_Work required_:
Print the lines below word for word, beginning with the first and ending with the line that holds "the brass key at point (429, 492)", and skip every picture.

Extracted records

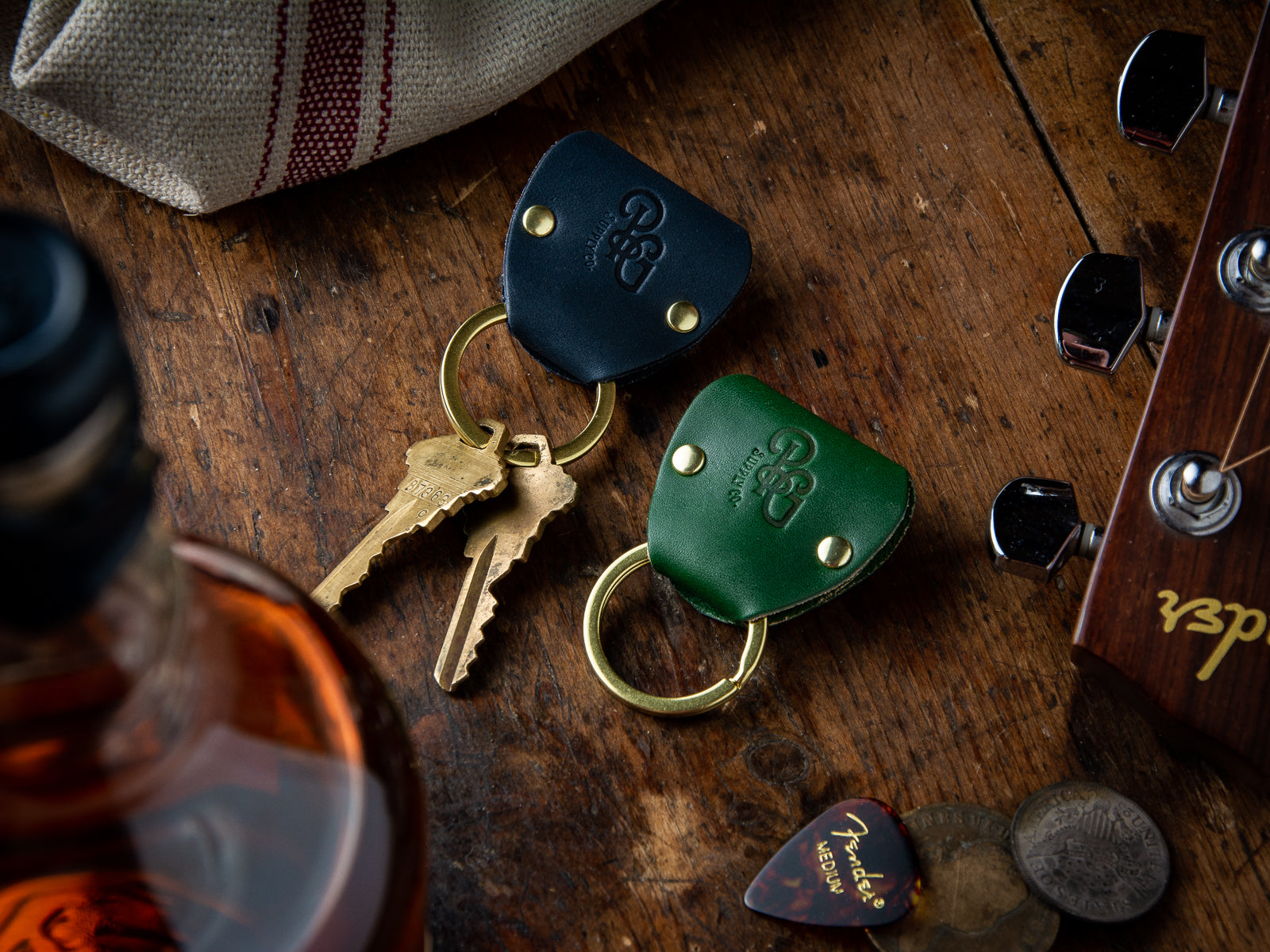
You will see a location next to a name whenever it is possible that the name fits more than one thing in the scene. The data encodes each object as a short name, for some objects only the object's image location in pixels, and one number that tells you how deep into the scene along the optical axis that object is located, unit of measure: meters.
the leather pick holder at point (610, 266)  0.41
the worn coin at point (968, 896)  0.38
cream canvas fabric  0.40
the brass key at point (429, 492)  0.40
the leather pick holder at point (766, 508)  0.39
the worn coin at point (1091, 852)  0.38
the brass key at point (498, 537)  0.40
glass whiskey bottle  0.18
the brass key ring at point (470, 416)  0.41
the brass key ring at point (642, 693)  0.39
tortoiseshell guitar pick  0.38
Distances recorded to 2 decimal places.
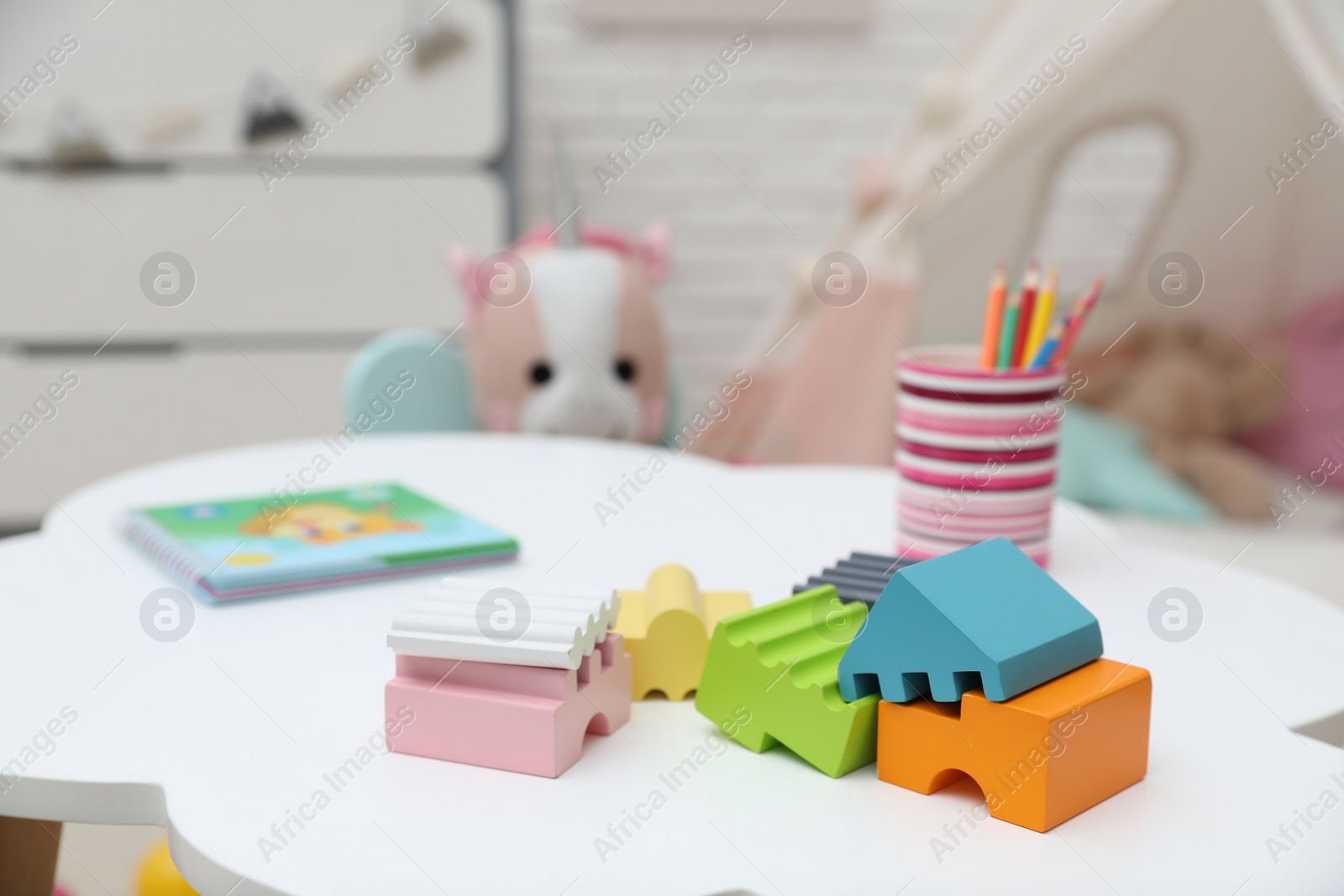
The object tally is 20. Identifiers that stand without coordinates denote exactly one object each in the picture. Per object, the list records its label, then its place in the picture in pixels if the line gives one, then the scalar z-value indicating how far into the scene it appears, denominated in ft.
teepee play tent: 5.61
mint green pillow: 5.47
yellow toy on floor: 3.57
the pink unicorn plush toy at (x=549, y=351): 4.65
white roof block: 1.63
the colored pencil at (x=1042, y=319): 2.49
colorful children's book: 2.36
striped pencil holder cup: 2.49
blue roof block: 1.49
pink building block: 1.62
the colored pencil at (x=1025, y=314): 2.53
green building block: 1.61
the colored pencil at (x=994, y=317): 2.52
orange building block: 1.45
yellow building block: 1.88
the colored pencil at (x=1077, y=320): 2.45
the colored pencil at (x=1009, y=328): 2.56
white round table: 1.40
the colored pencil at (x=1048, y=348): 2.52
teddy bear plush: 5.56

_Written answer_:
You will see a location next to a name whenever it is possible that the name fits more than one thing in the scene. The data encodes each object as a short name, for some objects only the object's image location in pixels, and one number that tells you how deep into the scene along the optical axis that object is located, unit of measure: meters.
the leather pick holder at point (610, 266)  0.41
the worn coin at point (968, 896)  0.38
cream canvas fabric  0.40
the brass key at point (429, 492)  0.40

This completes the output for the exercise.